Off in the distance, running fast and free, the runner tore off his shirt and threw his arms into the air, like a V. To his sister it looked like he was a bird that had found momentary liberation. Thunderheads rolled over the plains in front of him, in a sky that had quickly darkened. She watched him out there weaving his way through the corn, as the lightning that flashed all around him created a silhouette of his body. The image became etched in her mind, stamping itself on her memory for all the long years ahead of her: her brother, her most favorite person in the world, escaping from home and finding freedom out there in the country, where the endless expanse of nature offered him endless possibilities. It became an icon of fearless inhibition for her. She only wished that someday she could be brave enough to run the way he did.
After coming to the end of the path that had wound through the cornfield, he decided to climb the gate that separated their property from the others. He ran and ran, now across a meadow, then over another hill, into the forest. This spontaneity was an accolade from the sun, that burning force of action and sanctity. When he ran, he felt free and impervious to his surroundings. Nothing could touch him; not the thorns of society, nor the saturnine dismissal of highfalutin snobs. Advertisements, commercials, despotic weasels, his drunken father- those inhibitions that emaciate the spirit- none of them pestered him when the circulation of air flowed through the machinery of his lungs. The concentrated breaths gave him focus; his sinewy legs in contact with the Earth helped him to regain the pleasure of being. As each breath was drawn and exhaled there was a discarding of toxins, both chemical and spiritual. An invigorating convergence of body and mind powered him forward.
In the forest there was a clearing, where a wealthy suburban neighborhood sprouted up between the trees. Cheerful gardeners waved at him as he sped by, noticing the rough outline of his angled anatomy- a body he felt was ugly and repulsive. Most notably, they saw the flying hair flanking his chiseled face, whose wavy strands of auxiliaries seemed to create the illusion of wings, causing them to wonder if he was indeed trying to fly, like his sister had thought. He noticed them too and returned their waves. Their houses had an opulence seldom seen in the slums of his own neighborhood. Where broken windows and ramshackle roofs should have been, here there were perfectly trussed crowns that stood behind the eyeballs of smiling gables. Dogs barked at him, running on the greenest grass he’d ever seen; grass that was still glistening from the thaw of the morning frost. Tasseled chimes made harmonies in the wind, and he could hear children at play in the backyards of those hearty palaces. And then there were the immaculate gardens manicured daily by loving mothers, their flowers a prismatic array of colors, bulbous and vain, resplendent in the afternoon paraphernalia of nature’s splendor.

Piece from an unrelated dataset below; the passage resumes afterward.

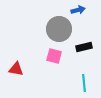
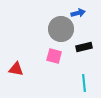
blue arrow: moved 3 px down
gray circle: moved 2 px right
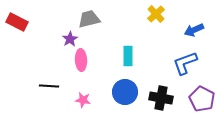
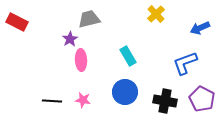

Passing the street, he ran back into the forest. Soon it cleared and he found himself in a field of windswept cornstalks before a cluster of bright-red persimmon trees. Dark clouds blotted out the horizon, nearly eclipsing the noon-day sun high overhead. The wind whistled across his face, softening his form, soothing the workhorse of his body. He didn’t fear for the changing weather. In fact, when you are running and the weather turns sour, it is often the best time to experience the galvanizing torrent of Awakening. He welcomed the abrasive elements into his vicinity when they decided to greet him. Giant poplars along the slough of the river stretched sideways because of the blowing wind. Raindrops began to fall on his elated face, but he kept on sprinting ahead, dragging the miles out of his endless bank of perseverance.
Ahead there was a thunderhead that billowed up high, shading the sun from its friendly grace. He saw the distinct frame of a bridge over the river and spread his arms out wide again. His face became pummeled by the incumbent rain. A gust of wind blew him sideways, and he briefly lost his balance. But all the months of running over rocky terrain had conditioned him to easily regain his footing. The medium through which he ran changed from a steady rain to a biting hail. He looked around and found that there was nowhere to take cover. But he also knew that thunderstorms only lasted for a few minutes before moving on, and so he continued his journey of Ascension as the storm's strength increased proportionally. Wiping the flooding sky away from his eyes, he narrowed in on the bridge, sprinting as fast as he could, his arms unholstering imaginary guns from his belt with each strong pump of his core. On the bridge he could hear the percussion of hailstones beating down on the pavement, and the faint whisperings of wind over the water below. In an instant he diverged left, closed his eyes, and made a swift launch with one leg over the railing of the bridge, high into the air. His heart climaxed from the exhaustion of the run as water came at him from all directions. Just before he landed in the river he opened his eyes, and when he looked up, he could have sworn he’d seen God, both at the apex of physical exertion and in the serene rays of the sun seeping through a penumbra in the diaphanous clouds. Everything turned white as the river swallowed his body and the thunderstorm relented its hold on the battered valley.